Your output must consist solely of the lines from the one containing "-> [750,287,977,307] README-K4.mdを参考に" through the end of the records, reproduced exactly.

**** Given data

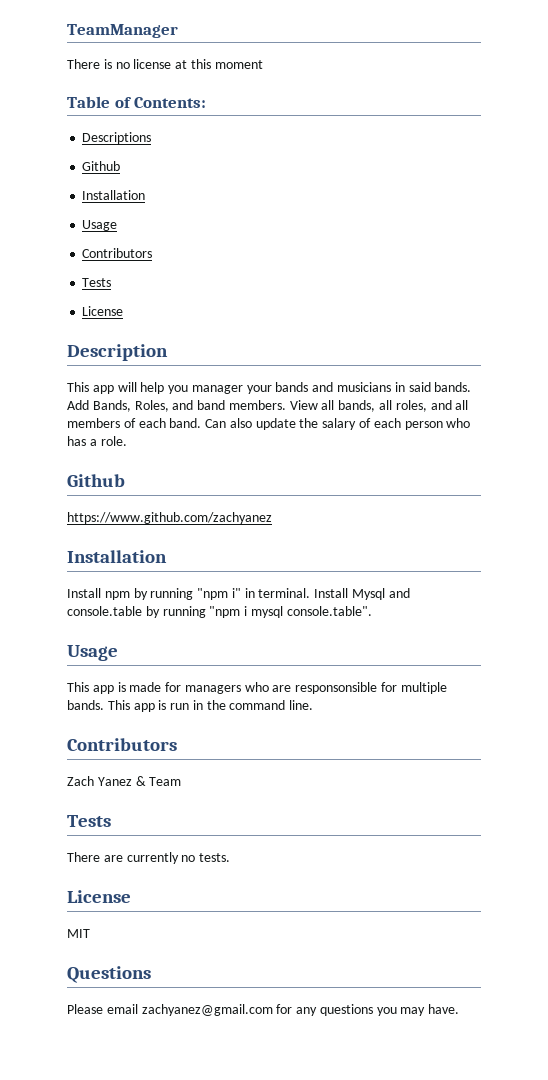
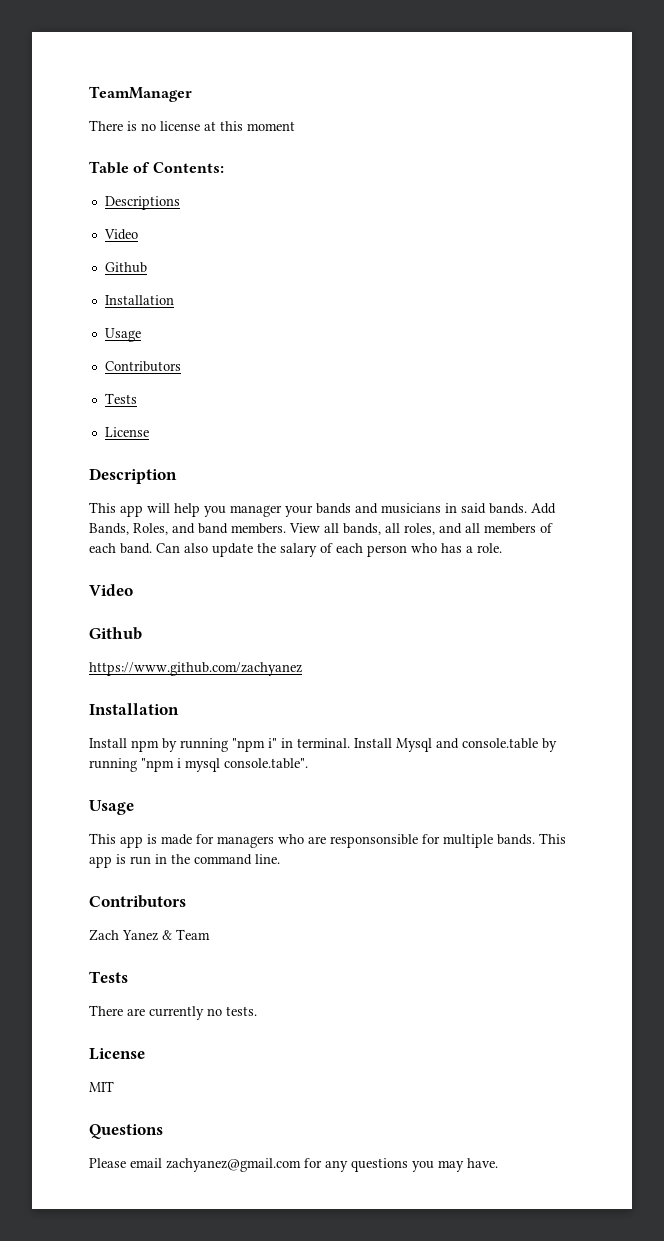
(152, 138) none -> [103,229,138,240] // Video
(127, 441) none -> [89,584,133,596] // Video

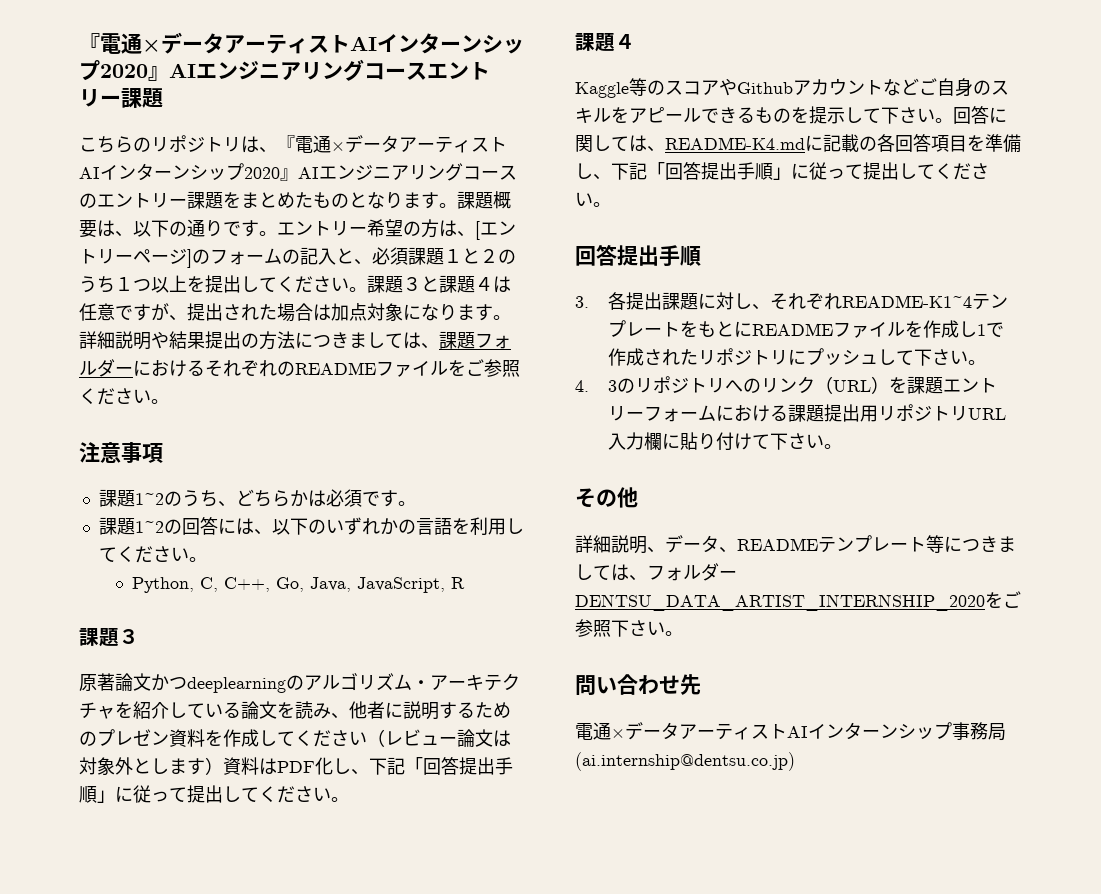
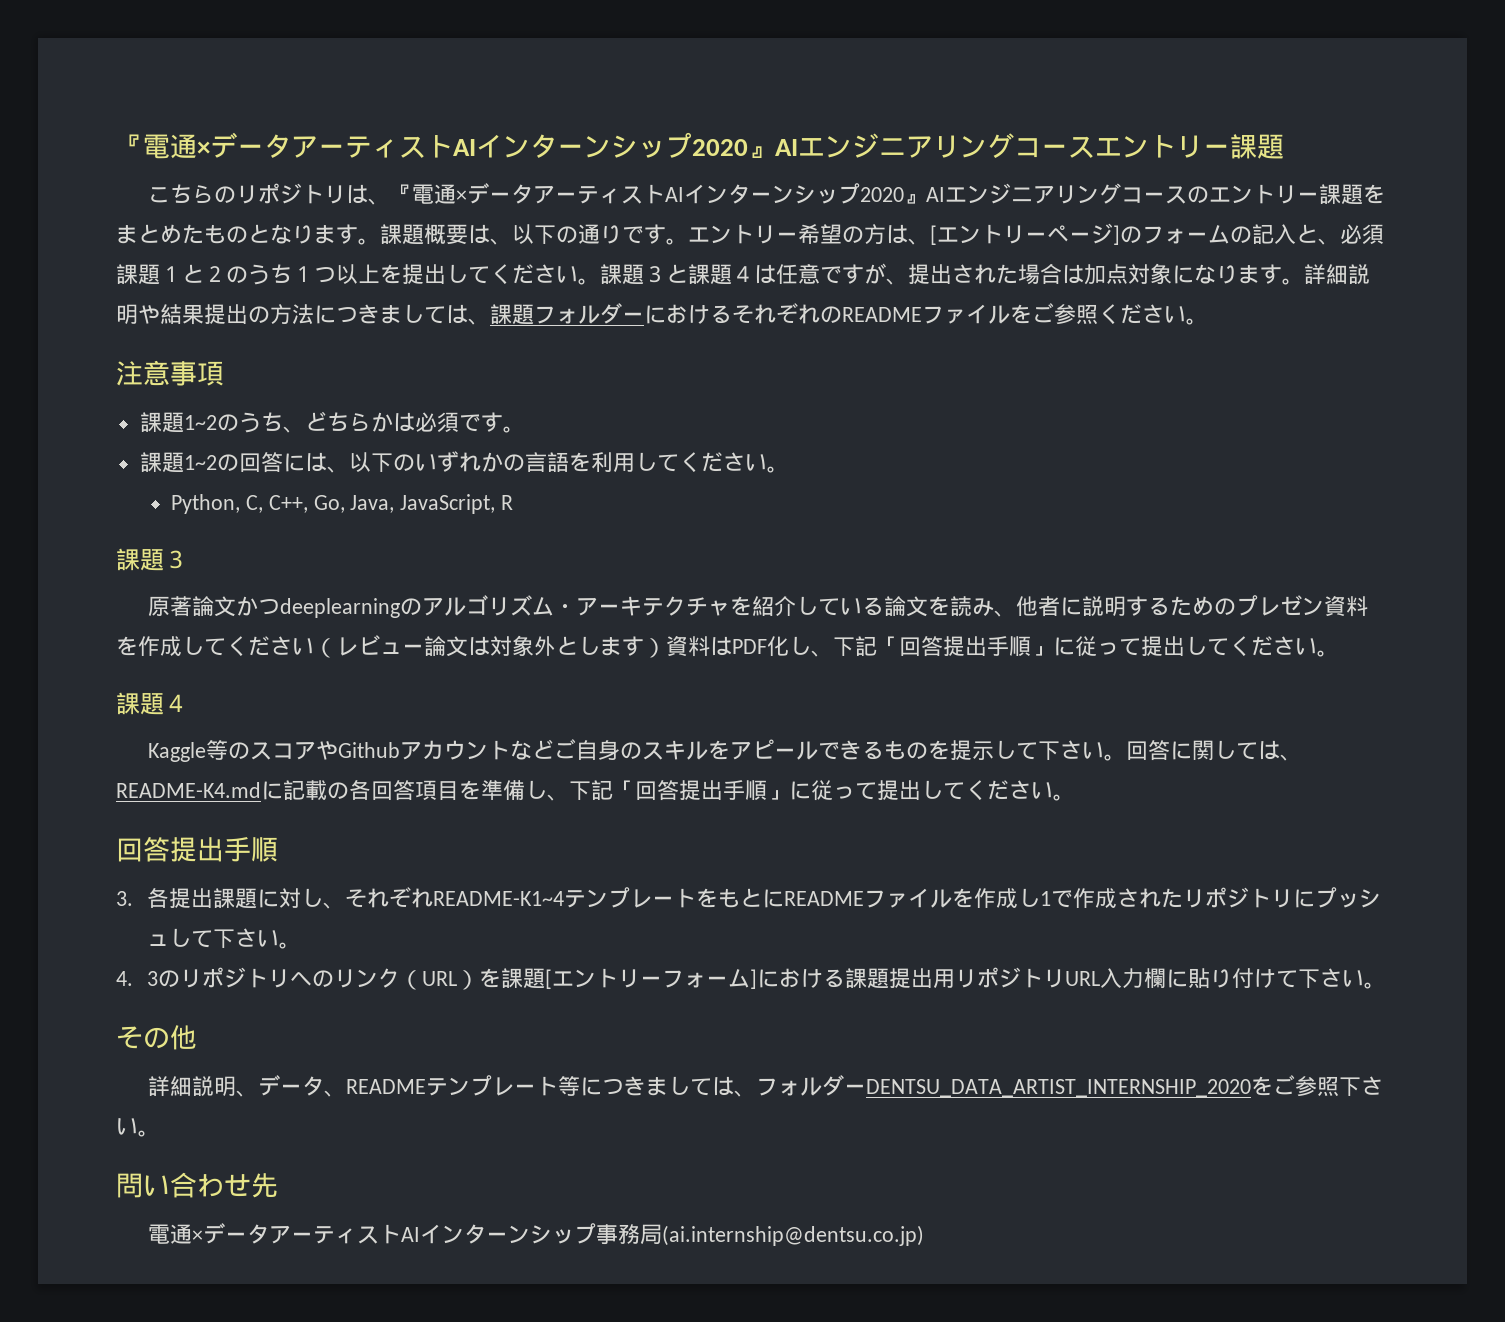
(944, 385) none -> [545,969,553,989] [
(717, 413) none -> [750,969,758,989] ]

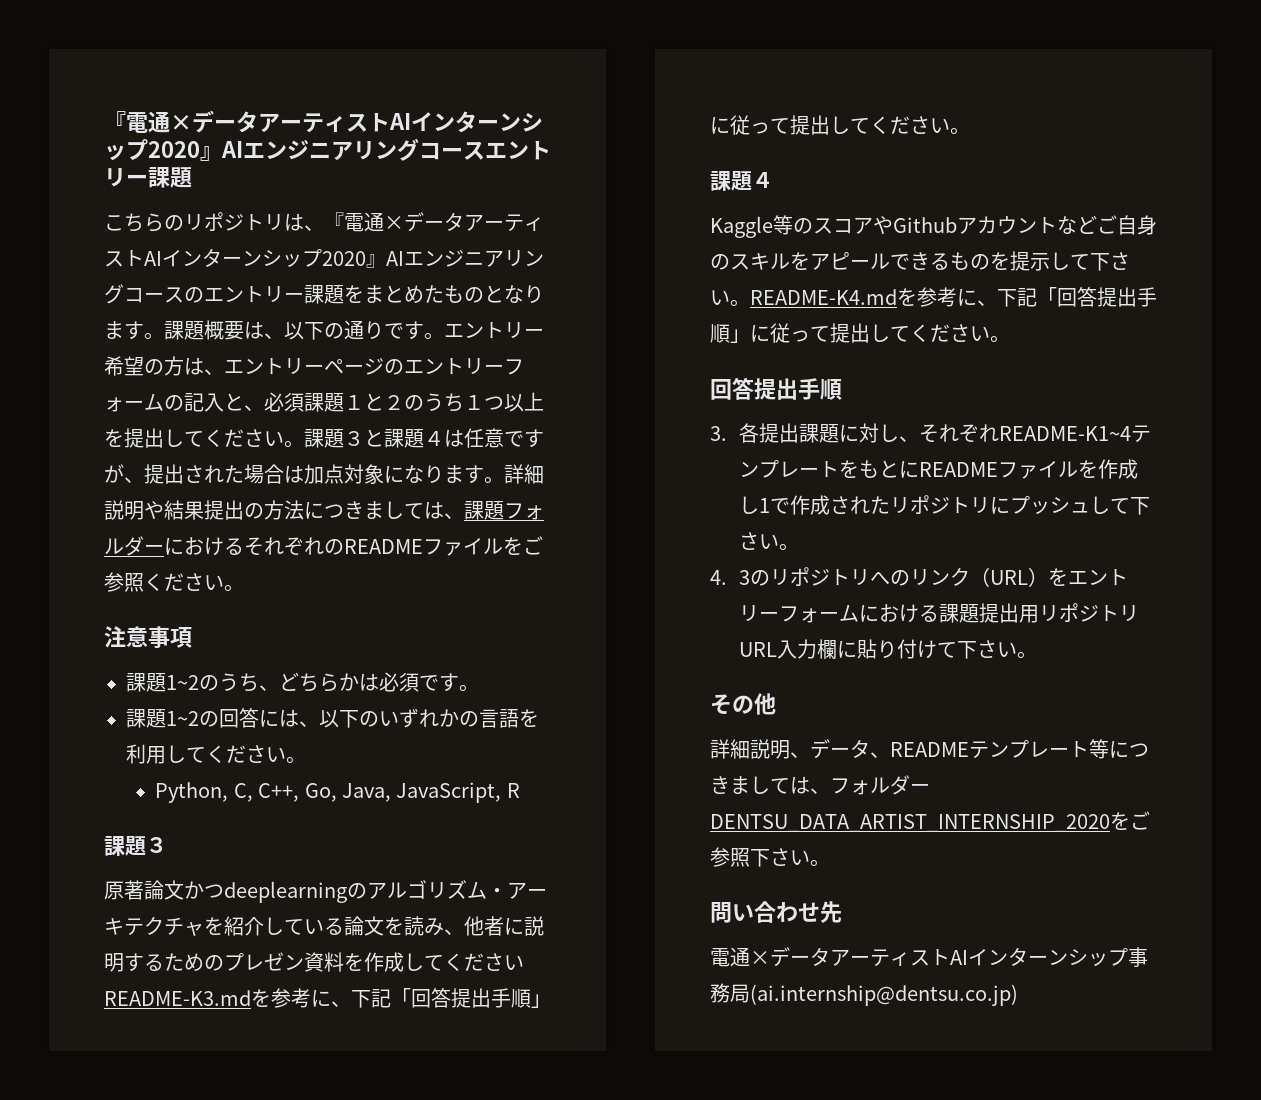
[930,225,937,245] [ -> (224, 372) none
[1113,225,1142,245] ]の -> [384,358,504,375] のエントリー
[314,635,811,658] （レビュー論文は対象外とします）資料はPDF化し -> [104,988,331,1008] README-K3.mdを参考に
[1126,740,1303,761] [116,780,547,801] 回答に関しては、README-K4.mdに記載の各回答項目を準備し -> [750,287,977,307] README-K4.mdを参考に
[501,968,758,989] 課題[エントリーフォーム] -> [1068,569,1129,586] [739,604,860,623] エントリーフォーム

********

Solution for this problem:
[1126,740,1303,761] [116,780,547,801] 回答に関しては、README-K4.mdに記載の各回答項目を準備し -> [750,287,977,307] README-K4.mdを参考に
[501,968,758,989] 課題[エントリーフォーム] -> [1068,569,1129,586] [739,604,860,623] エントリーフォーム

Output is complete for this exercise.